What to produce: Can you switch every "Transcribe" in the lines below to "Write out" and leave everything else as it is?

Stored records:
▼

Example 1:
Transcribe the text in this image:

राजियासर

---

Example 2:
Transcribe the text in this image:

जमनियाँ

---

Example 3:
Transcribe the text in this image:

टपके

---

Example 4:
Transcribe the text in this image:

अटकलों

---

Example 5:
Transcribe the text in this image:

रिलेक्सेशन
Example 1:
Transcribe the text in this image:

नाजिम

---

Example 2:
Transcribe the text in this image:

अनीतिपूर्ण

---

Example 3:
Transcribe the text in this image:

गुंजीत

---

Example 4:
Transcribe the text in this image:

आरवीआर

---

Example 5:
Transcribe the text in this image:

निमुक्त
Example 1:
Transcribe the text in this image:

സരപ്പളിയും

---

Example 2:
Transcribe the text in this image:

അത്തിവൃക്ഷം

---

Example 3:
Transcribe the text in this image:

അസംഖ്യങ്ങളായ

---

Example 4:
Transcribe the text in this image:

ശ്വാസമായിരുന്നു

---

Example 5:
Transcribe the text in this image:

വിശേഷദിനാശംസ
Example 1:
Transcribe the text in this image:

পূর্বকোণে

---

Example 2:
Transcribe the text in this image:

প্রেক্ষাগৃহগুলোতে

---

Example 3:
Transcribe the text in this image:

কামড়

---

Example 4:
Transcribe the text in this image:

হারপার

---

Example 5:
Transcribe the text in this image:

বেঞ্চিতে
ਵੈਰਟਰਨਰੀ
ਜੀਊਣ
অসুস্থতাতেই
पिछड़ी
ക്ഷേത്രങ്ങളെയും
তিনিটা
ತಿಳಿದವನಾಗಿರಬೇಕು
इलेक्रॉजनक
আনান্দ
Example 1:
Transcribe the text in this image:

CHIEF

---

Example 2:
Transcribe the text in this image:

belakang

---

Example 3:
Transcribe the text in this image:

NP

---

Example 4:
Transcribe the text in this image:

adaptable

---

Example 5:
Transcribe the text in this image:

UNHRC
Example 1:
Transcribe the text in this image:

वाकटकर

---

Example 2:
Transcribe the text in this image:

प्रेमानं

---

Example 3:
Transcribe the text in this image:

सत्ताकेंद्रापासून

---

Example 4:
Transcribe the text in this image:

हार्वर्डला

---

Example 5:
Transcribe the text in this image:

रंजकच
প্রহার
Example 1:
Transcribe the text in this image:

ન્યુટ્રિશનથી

▲

Response to this exercise:
Example 1:
Write out the text in this image:

राजियासर

---

Example 2:
Write out the text in this image:

जमनियाँ

---

Example 3:
Write out the text in this image:

टपके

---

Example 4:
Write out the text in this image:

अटकलों

---

Example 5:
Write out the text in this image:

रिलेक्सेशन
Example 1:
Write out the text in this image:

नाजिम

---

Example 2:
Write out the text in this image:

अनीतिपूर्ण

---

Example 3:
Write out the text in this image:

गुंजीत

---

Example 4:
Write out the text in this image:

आरवीआर

---

Example 5:
Write out the text in this image:

निमुक्त
Example 1:
Write out the text in this image:

സരപ്പളിയും

---

Example 2:
Write out the text in this image:

അത്തിവൃക്ഷം

---

Example 3:
Write out the text in this image:

അസംഖ്യങ്ങളായ

---

Example 4:
Write out the text in this image:

ശ്വാസമായിരുന്നു

---

Example 5:
Write out the text in this image:

വിശേഷദിനാശംസ
Example 1:
Write out the text in this image:

পূর্বকোণে

---

Example 2:
Write out the text in this image:

প্রেক্ষাগৃহগুলোতে

---

Example 3:
Write out the text in this image:

কামড়

---

Example 4:
Write out the text in this image:

হারপার

---

Example 5:
Write out the text in this image:

বেঞ্চিতে
ਵੈਰਟਰਨਰੀ
ਜੀਊਣ
অসুস্থতাতেই
पिछड़ी
ക്ഷേത്രങ്ങളെയും
তিনিটা
ತಿಳಿದವನಾಗಿರಬೇಕು
इलेक्रॉजनक
আনান্দ
Example 1:
Write out the text in this image:

CHIEF

---

Example 2:
Write out the text in this image:

belakang

---

Example 3:
Write out the text in this image:

NP

---

Example 4:
Write out the text in this image:

adaptable

---

Example 5:
Write out the text in this image:

UNHRC
Example 1:
Write out the text in this image:

वाकटकर

---

Example 2:
Write out the text in this image:

प्रेमानं

---

Example 3:
Write out the text in this image:

सत्ताकेंद्रापासून

---

Example 4:
Write out the text in this image:

हार्वर्डला

---

Example 5:
Write out the text in this image:

रंजकच
প্রহার
Example 1:
Write out the text in this image:

ન્યુટ્રિશનથી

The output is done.